The British government must not let Russia off the hook

On the day that Alexander Litvinenko was poisoned, Arsenal were hosting CSKA Moscow for the second leg of a Champions League group stage match. The game ended a goalless draw with the home side left frustrated by a series of squandered chances.

Watching the game that evening from his box above the stands was Boris Berezovsky, the billionaire tycoon who had fled Russia six years earlier and been given political asylum in Britain. Two boxes over and former KGB officer Andrei Lugovoi was also watching the game. As he would later claim, Lugovoi had travelled from Moscow the day before to watch his home team in action.

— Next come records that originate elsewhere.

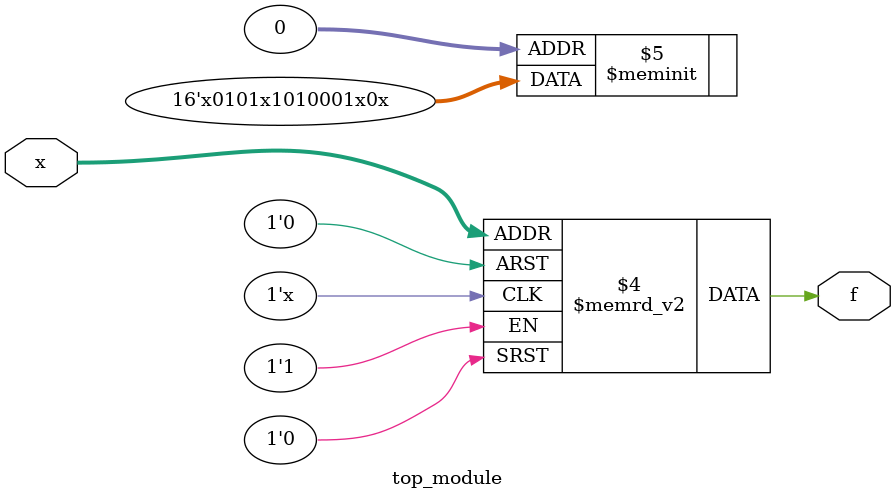
<source format=sv>
module top_module (
    input [4:1] x,
    output logic f
);

always_comb begin
    case ({x[4], x[3], x[2], x[1]})
        4'b0000: f = 1'bx; // don't care
        4'b0001: f = 1'b0;
        4'b0011: f = 1'b1;
        4'b0010: f = 1'bx; // don't care
        4'b0101: f = 1'b0;
        4'b0111: f = 1'b1;
        4'b0110: f = 1'b0;
        4'b1001: f = 1'b1;
        4'b1011: f = 1'b1;
        4'b1010: f = 1'bx; // don't care
        4'b1101: f = 1'b1;
        4'b1111: f = 1'bx; // don't care
        4'b1110: f = 1'b0;
        default: f = 1'b0; // default case
    endcase
end

endmodule

</source>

But Lugovoi also had business to attend to in London. In the few days he spent in the capital he met with a number of friends and associates, including his former boss Berezovsky, with whom he shared a bottle of wine at the oligarch’s offices in Mayfair.

More well known is his meeting with Litvinenko. A few hours before kick-off, Lugovoi met with Litvinenko – another former KGB officer – to discuss Lugovoi’s new security consultancy back in Russia. They were joined by a man named Dmitri Kovtun and another unnamed figure, who has not been seen or heard of since. The four men drank tea and discussed a possible business partnership, and afterwards Lugovoi went to Highbury, and Litvinenko went home, fell severely ill that evening and died three weeks later having ingested a massive dose of poisonous radioactive material.

The next time Arsenal hosted CSKA Moscow in a European football tournament was in April of this year, and again a former Russian agent, along with his daughter, was lying in a hospital bed, having been poisoned with a Russian-produced chemical weapon while out for the day in Salisbury.